The St. Mary’s Board of County Commissioners met Tuesday, August 31 and adopted the new Comprehensive Zoning Ordinance and Subdivision Ordinance in a 4-to-1 vote. Commissioner Larry Jarboe brought forth two issues: the proposed slaughter house in Mechanicsville and a request to deny adult entertainment businesses in development districts, namely Lexington Park. He offered up a petition with over 300 signatures, asking for a 1,000-foot buffer around the slaughterhouse site.
While Commissioner Dan Raley said, “I understand the concern about the slaughterhouse and feel we owe it to everyone concerned to do it right,” he opted to bring it back as a text amendment rather than delay the adoption of the Zoning Ordinance. Raley also raised concerns about the new RLT zone and the mandatory open space requirements in the growth areas, arguing it could adversely impact another top County issue: affordable workforce housing.
Both issues, Commissioner President Jack Russell suggested, “need to be well-vetted.” He referred to the complex Ordinance as a “living document” and supported the idea of bringing specific issues back for consideration and public hearings at a later date.
Director of Land Use and Growth Management, Derick Berlage, highlighted the BOCC’s “truly innovative steps,” which extended farming uses, adopted new design standards for developments in the RPD and spurred a number of improvements in growth centers. All of this, he said, was done while pusuing the County’s desire to preserve its rural character.
Berlage thanked the community for its input, stating the hundreds of letters and public input helped in the decision-making process. The new Zoning Ordinance will be effective Sept. 14.
The board approved the use of Room 14 of the Potomac Building in Leonardtown as the Early Voting Center, which begins Sept. 3, and authorized the contract award for the ARRA-funded Mechanicsville Rd. Culvert Replacement Project to the lowest bidder.
A budget amendment reducing FY2010 appropriation authority was approved as a result of the many cuts experienced in the past year. County Chief Financial Officer Elaine Kramer explained the $4 million reduction is the amount the County had hoped would be used for grant funding that simply didn’t come through.

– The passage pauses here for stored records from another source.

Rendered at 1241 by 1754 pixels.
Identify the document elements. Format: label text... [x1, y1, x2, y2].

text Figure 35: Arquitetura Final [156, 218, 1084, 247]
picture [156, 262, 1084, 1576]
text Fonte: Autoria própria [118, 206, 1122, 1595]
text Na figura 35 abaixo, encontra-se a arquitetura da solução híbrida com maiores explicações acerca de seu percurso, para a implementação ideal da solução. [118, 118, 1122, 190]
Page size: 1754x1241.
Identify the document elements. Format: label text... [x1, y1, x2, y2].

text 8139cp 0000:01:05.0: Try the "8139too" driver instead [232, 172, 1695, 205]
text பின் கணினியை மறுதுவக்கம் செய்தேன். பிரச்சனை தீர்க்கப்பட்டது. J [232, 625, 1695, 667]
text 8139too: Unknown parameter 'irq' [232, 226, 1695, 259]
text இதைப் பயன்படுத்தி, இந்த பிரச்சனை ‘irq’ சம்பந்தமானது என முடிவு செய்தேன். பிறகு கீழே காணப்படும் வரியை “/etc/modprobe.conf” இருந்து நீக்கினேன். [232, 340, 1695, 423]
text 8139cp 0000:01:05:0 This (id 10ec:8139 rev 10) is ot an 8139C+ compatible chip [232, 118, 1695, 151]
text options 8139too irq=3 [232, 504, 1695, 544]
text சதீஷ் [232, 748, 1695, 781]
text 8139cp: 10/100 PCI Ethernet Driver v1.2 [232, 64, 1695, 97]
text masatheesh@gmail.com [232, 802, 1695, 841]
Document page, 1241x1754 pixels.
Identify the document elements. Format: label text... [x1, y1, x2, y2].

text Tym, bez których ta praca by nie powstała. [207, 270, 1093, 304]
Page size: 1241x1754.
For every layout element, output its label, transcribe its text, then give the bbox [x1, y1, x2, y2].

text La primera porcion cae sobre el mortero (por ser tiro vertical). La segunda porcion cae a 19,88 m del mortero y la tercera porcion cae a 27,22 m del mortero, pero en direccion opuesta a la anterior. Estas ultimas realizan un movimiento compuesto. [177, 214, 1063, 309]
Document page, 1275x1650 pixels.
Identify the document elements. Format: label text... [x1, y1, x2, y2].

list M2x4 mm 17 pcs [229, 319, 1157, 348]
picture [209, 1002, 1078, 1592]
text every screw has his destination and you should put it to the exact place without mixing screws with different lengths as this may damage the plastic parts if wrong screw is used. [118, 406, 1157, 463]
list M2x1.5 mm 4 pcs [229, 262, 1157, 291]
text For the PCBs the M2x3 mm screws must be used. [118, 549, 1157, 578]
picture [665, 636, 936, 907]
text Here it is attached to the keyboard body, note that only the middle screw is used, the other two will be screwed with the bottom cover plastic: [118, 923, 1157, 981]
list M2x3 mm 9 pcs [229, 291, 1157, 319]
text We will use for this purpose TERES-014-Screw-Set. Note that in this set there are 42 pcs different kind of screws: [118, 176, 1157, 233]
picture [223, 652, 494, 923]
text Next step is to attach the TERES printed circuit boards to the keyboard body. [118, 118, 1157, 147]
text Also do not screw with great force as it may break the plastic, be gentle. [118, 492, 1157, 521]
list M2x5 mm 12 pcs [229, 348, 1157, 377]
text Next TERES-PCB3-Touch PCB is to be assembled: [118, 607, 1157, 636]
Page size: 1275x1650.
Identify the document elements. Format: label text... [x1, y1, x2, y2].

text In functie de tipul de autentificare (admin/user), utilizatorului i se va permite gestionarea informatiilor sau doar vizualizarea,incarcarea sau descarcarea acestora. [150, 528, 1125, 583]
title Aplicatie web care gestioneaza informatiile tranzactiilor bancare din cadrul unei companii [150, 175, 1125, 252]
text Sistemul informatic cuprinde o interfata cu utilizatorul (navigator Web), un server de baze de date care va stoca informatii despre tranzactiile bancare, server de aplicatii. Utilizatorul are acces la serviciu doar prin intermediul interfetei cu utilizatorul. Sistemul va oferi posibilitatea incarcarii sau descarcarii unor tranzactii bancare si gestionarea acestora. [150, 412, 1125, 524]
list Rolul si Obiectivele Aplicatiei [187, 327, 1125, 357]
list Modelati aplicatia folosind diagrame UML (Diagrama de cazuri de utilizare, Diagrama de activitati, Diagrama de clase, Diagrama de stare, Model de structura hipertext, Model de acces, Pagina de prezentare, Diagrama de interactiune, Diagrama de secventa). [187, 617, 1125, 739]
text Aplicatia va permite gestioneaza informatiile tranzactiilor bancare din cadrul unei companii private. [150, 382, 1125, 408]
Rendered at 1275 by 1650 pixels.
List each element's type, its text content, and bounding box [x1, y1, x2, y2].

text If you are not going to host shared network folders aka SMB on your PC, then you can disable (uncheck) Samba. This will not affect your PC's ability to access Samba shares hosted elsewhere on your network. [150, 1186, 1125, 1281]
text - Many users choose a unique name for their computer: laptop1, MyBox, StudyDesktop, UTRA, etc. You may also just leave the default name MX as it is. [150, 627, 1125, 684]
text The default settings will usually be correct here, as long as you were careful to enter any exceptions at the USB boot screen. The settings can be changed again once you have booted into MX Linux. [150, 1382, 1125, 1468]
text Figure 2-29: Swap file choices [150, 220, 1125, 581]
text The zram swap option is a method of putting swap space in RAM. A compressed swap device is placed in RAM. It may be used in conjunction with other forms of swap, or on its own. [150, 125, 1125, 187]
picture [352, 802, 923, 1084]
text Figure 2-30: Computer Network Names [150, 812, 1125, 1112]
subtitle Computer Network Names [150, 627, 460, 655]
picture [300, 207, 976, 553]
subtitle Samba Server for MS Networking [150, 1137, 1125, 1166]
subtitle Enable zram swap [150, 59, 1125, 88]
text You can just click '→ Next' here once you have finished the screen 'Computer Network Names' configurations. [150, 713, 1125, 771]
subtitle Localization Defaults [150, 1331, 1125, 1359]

The commissioners held a public hearing on the Board of Education’s proposed amendment to the Comprehensive Water and Sewerage Plan, which will connect the systems of Chopticon High School and Margaret Brent Middle School. LUGM’s Dave Chapman explained how the connection would benefit both schools, giving the upgrade needed by the middle school and making Chopticon’s new state-of-the-art system run more efficiently.
The board heard from Public Safety Director David Zylak concerning the 9-1-1 failures that occurred July 4, Aug. 1 and Aug. 29. “It’s very frustrating when these [outages] occur,” Zylak stated, explaining to the board how he’s disagreed with Verizon’s reaction to the problem. Though reports show no 9-1-1 calls were missed during those dates, Zylak said Verizon had committed to upgrading the affected portions of the network by Sept. 30. “I’m hoping the next generation ring will serve to fix this problem.”
County administrator John Savich added that with a month or more of “unreliability” for emergency and general phone use, it’s a reasonable concern during a hurricane season.
The BOCC approved a zoning text amendment allowing emergency services facilities to have an electronic sign on their property and scheduled a public hearing addressing the state-mandated requirement for the addition of a recycling plan for public schools to be added to the Solid Waste Management and Recycling Plan. The County’s Recycling Coordinator Richard Tarr said the required change was more of an administrative task, since, “we’ve been recycling in the public schools for years.”
The board issued three proclamations Tuesday. The first, Forget-me-not Month offers veteran-crafted blue flowers as a token of appreciation for donations given to theDisabled American Veterans during the month of Sept. Representatives will be accepting contributions at various locations throughout the county and want people to know that 100 percent of proceeds go directly to help veterans and their families.
The commissioners acknowledged National Alcohol and Drug Addiction Recovery Month, applauding the efforts of the Human Services Department, Walden Sierra and Marcey House. Walden’s Dr. Kathleen O’Brien said, “We’re committed to helping and we don’t believe in waiting lists. In light of the budget cuts, we’re helping more people than ever.” In fact, she estimated 1200 citizens annually receive services in St. Mary’s for what the commissioners called “treatable but serious health conditions.”
Sept. is also Emergency Preparedness month and the board reminded citizens to prep their disaster kits, go over their emergency plans and stay informed. Zylak said Hurricane Earl had become a category 4 storm and urged St. Mary’s residents to register for emergency e-mail notifications. Do so by clicking here.
The commissioners will meet again Sept. 21.